Agents Have Brains, Do Not Break It

The Secret "Cheat Sheet" for AI Agents: How to Not Break Their Brains
If you’ve been following AI lately, you know it’s not just about chatbots anymore. We’re moving into the era of AI Agents—tools like Cursor or Claude Code that actually jump into your computer files and write code for you. But how does an AI know how your specific project works? It uses a "cheat sheet" called agents.md.
Here is the lowdown on how to use these files without making your AI go "dumb."
The Small Desk Problem
Imagine an AI has a workspace—let's call it a "context window." Think of this like a physical desk. Every piece of information you give the AI takes up space on that desk.
The agents.md file is a set of instructions that stays on the desk permanently. If you write a 500-line instruction file, you’ve covered the entire desk with paper. Now the AI has no room to actually open its laptop and write code. When the desk gets too crowded, the AI enters the "Dumb Zone." It starts forgetting things, making basic mistakes, and acting confused.

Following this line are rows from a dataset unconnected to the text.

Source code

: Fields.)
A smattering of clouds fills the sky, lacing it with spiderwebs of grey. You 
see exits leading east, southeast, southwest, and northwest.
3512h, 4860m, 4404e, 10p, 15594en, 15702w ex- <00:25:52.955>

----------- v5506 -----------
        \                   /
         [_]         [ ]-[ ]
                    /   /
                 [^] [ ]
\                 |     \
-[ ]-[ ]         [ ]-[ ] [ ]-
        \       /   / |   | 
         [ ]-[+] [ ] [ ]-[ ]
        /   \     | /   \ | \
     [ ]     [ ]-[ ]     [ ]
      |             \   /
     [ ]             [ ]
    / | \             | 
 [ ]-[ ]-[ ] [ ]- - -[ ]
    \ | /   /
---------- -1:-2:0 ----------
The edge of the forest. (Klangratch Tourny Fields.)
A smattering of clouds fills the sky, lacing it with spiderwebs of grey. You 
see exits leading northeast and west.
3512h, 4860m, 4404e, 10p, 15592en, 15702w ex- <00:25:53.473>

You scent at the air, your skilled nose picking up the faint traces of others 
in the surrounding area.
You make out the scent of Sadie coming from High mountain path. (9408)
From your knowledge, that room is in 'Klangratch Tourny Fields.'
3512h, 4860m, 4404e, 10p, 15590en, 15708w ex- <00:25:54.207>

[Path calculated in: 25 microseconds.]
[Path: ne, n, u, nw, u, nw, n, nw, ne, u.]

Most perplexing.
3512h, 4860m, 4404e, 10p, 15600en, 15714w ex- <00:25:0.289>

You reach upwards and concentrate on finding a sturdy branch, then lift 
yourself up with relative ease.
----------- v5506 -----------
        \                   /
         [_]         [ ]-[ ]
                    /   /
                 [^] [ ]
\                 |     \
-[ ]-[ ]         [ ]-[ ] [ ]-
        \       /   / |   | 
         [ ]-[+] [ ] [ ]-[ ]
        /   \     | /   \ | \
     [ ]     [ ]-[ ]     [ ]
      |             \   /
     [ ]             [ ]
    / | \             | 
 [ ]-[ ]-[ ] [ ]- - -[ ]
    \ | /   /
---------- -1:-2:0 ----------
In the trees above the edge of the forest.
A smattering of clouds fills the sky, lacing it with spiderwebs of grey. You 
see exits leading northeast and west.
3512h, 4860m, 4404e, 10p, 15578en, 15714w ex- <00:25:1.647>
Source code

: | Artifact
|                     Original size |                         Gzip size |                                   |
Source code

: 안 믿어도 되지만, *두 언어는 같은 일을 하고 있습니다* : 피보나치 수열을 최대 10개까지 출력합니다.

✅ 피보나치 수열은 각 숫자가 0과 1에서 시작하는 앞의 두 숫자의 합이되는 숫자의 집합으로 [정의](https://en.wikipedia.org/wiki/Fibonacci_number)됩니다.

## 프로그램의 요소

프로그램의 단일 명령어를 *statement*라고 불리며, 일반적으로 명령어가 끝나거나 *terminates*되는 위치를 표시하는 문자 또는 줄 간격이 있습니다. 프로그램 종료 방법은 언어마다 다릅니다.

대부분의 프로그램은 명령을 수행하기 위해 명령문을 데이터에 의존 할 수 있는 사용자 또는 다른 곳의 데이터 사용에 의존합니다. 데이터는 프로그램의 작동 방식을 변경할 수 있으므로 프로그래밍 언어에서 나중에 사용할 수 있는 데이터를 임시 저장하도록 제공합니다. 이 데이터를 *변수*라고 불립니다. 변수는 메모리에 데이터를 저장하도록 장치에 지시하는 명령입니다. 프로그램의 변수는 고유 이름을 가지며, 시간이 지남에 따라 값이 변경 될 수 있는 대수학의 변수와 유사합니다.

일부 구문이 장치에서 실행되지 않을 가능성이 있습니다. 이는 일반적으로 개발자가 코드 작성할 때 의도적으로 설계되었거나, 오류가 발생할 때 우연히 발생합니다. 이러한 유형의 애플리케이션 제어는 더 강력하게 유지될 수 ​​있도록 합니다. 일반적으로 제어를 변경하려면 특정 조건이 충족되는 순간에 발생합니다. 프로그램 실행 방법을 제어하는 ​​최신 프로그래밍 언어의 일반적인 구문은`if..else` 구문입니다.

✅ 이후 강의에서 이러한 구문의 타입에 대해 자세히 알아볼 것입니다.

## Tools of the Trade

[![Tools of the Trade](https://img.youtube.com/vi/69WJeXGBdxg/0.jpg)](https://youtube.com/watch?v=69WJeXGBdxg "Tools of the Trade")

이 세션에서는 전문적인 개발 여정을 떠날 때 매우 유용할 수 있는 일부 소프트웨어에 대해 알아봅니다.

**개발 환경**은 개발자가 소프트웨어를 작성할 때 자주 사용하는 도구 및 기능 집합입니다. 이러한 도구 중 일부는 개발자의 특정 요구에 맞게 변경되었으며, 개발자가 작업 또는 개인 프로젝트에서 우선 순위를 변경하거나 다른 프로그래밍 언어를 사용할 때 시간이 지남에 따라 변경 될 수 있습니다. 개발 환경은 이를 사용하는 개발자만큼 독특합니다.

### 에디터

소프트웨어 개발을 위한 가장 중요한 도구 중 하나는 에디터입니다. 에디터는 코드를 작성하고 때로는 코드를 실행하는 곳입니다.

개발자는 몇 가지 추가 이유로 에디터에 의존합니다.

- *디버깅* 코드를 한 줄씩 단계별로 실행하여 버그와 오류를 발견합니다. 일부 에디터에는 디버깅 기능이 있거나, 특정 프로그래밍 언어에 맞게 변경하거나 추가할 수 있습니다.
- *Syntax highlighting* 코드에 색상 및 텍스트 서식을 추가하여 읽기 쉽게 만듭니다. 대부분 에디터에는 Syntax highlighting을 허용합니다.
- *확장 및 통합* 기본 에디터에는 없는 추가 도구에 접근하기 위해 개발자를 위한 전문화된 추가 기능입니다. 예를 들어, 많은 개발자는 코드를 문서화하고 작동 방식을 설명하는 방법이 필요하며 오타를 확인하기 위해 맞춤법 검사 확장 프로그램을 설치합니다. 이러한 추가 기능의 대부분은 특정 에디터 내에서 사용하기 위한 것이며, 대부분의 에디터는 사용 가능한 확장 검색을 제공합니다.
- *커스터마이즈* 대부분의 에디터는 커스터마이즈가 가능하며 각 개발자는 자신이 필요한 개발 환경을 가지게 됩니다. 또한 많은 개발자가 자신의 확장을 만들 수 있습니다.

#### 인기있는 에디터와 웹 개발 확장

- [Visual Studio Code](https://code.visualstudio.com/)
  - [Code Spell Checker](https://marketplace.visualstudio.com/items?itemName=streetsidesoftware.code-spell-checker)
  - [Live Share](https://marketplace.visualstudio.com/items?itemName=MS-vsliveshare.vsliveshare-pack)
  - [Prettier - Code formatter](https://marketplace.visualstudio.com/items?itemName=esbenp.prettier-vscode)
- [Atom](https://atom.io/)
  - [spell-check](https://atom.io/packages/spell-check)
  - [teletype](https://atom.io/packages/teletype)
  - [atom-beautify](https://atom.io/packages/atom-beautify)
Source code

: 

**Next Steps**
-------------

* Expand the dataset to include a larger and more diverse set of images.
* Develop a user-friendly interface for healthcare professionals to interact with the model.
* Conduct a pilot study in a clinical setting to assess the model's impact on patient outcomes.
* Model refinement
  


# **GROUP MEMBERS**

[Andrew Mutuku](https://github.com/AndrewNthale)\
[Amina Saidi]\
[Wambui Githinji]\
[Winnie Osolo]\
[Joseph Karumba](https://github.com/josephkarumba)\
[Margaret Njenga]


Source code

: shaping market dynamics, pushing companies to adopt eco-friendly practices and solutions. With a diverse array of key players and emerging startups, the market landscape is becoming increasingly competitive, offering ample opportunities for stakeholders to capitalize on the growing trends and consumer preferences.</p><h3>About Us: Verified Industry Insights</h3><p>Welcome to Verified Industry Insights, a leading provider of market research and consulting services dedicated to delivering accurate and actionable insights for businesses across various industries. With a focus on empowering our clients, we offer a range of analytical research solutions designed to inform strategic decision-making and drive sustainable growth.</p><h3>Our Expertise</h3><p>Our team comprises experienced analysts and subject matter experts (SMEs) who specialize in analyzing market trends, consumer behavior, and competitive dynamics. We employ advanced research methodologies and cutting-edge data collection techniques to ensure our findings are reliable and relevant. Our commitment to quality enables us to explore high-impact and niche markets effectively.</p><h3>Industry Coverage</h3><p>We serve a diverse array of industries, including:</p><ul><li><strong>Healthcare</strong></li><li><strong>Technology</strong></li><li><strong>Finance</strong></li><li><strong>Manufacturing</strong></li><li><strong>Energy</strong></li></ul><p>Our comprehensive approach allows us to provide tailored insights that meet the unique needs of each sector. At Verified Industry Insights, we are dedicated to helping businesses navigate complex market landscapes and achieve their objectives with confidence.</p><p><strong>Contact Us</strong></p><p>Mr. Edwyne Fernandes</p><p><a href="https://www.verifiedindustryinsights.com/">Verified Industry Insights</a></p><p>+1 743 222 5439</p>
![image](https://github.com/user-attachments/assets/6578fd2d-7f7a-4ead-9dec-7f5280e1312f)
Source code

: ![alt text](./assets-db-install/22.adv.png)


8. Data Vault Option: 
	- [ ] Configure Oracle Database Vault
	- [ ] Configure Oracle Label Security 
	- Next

The Rule: Keep your instructions to about 70 lines. If it gets longer, "mow the lawn." Delete the old stuff. If the AI is smart, it doesn't need a novel; it needs a post-it note.
Don’t Explain Everything
Modern AIs have basically "read the entire internet." They already know how to use most programming languages and tools. You don't need to give them a manual.
Instead, you just need to "tickle" their brain. This is what experts call the Latent Space. If you tell the AI, "Check the web server," it already knows that involves checking logs and system statuses. You don't have to list every command. Just give it a nudge in the right direction, and let its built-in "internet brain" do the heavy lifting. Less is more.
AI Has "Feelings" (Sort Of)
Different AI models have different personalities.
Claude (Anthropic): Sometimes works better if you’re very firm or even "yell" at it in all caps to be thorough.
GPT-4/5 (OpenAI): Can actually become "timid" if you’re too aggressive. It might second-guess itself or act unconfident.
This is the big problem with having just one agents.md file. An instruction that makes Claude work great might make GPT act like a shy intern. You have to "tune" your instructions like a guitar, tweaking the words until the specific AI you're using hits the right notes.
The Takeaway
If you want to be a pro at using AI agents, remember these three things:
Keep it tiny. 70 lines max. Don't let the AI's "desk" get cluttered.
Trust the AI. It’s smart. Give it hints, not a step-by-step chore list.
Keep Tuning. If the AI starts acting weird, "mow" your instruction file and start fresh.
Using an AI agent isn't just about coding; it's about learning how to whisper the right instructions into the machine's ear. Keep it clean, keep it short, and stay out of the Dumb Zone.